Alexia estuvo unos cuantos días sin ver a José Antonio ni hablar con él. Lo agradeció, porque así retomó el pulso a la realidad. El sábado habían sucedido muchas cosas, había sentido demasiado y demasiado pronto. Quizás había sido por la injustificada e inoportuna aparición de Rubén, o tal vez se debía a que José Antonio siempre había sido una especie de fantasía para ella; pero, fuera por el motivo que fuese, había sentido los besos del sábado como si llevase una eternidad esperándolos.

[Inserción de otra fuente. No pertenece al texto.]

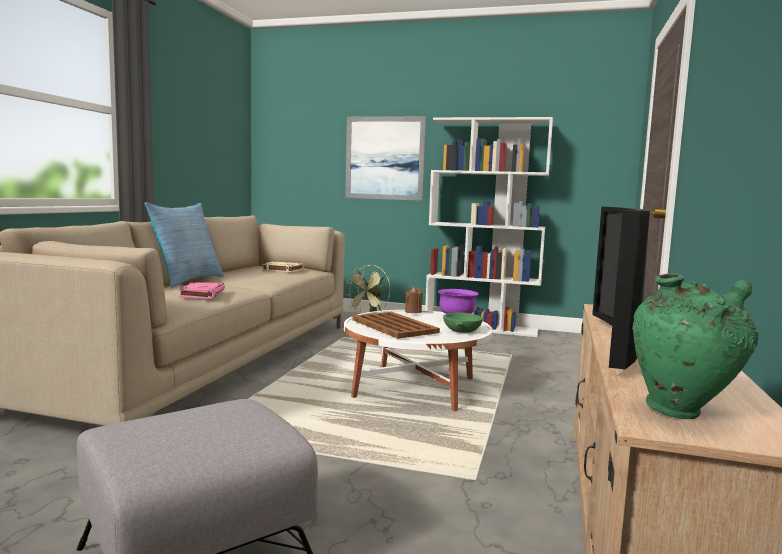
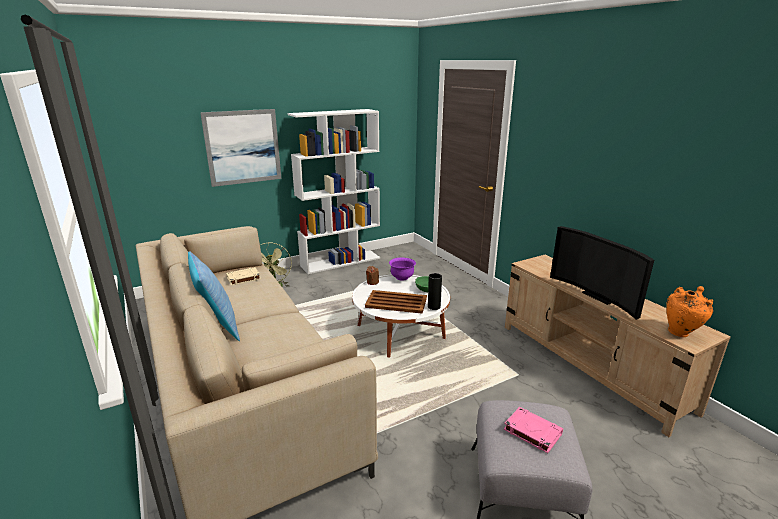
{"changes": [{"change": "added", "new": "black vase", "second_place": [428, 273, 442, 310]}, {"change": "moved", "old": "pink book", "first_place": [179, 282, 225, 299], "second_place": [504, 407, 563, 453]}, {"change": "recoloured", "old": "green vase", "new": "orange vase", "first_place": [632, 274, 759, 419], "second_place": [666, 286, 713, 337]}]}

No sabía si le gustaba perder el eje de su mundo tan poco tiempo después de haberlo recuperado. La partida de Cecilia y de Teresa, poner punto final a su historia con Rubén, aceptar el trabajo de fotógrafa… Apenas podía mantener el equilibrio y José Antonio se lo hacía perder con solo mirarla. Y si la besaba… No, sacudió la cabeza y se obligó a concentrarse en el dibujo que tenía delante. Cuando José Antonio la besaba, una voz en su interior le susurraba que solo iba a besarla él durante el resto de su vida.
El jueves recibió noticias suyas de la manera más inesperada. Salía de una clase muy pesada dispuesta a volver a casa, tomarse una aspirina y meterse en la cama, cuando la voz de él se metió por entre el dolor de cabeza. Primero pensó que se la había imaginado, pero al ver que no desaparecía se dio media vuelta y lo buscó con la mirada.
José Antonio estaba sentado en los escalones que precedían la entrada principal de la facultad y se levantó en cuanto los ojos de ella se posaron en los de él. Alexia parpadeó perpleja.
—Hola —lo saludó entonces frotándose la frente—, ¿qué haces aquí?
—Quería verte. Te echaba de menos. —Levantó una mano para apartar la de ella y acariciarle las sienes. La observó detenidamente—. ¿Qué te pasa?
—Tengo un dolor de cabeza horrible.
José Antonio le cogió el bolso que le colgaba del hombro, se lo colocó en el suyo y tiró de Alexia con cuidado para abrazarla.
—Vamos, te acompañaré a casa —susurró mientras le daba un beso en lo alto de la cabeza.
Alexia asintió y se dejó llevar cuando él empezó a caminar.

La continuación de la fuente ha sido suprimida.